The proteasome activity in the brain of 2-, 4- and 6-month-old Ppt1^−/− and WT mice was determined by fluorometric proteasome activity assay kit (cat#ab107921) from Abcam. All the procedures were performed according to the manufacturer’s protocol.

Statistical analysis

The data are represented as the mean ± s. d. and the ‘n’ numbers represent the number of biological replicates for each experiment. Two-sample permutation t-tests were performed to compare the independent groups (i. e. WT and Ppt1^−/− mice) and p<0.05 was considered significant.

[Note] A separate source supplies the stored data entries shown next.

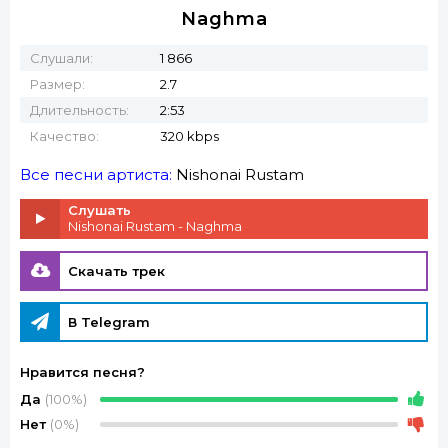
Naghma
Слушали:
1 866
Размер:
2.7
Длительность:
2:53
Качество:
320 kbps
Все песни артиста:
Nishonai Rustam
Слушать
Nishonai Rustam - Naghma
Скачать трек
В Telegram
Нравится песня?
Да
(100%)
Нет
(0%)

The p values are shown on the Figures or mentioned in the Figure legends. A minimum of three biological replicates per condition were used for quantitation. A biological replicate is defined as individual animals or an independent culture of cells. The number of replicates is indicated in the Figures or in the legends. All quantitative data were analyzed using Graph-Pad Prism.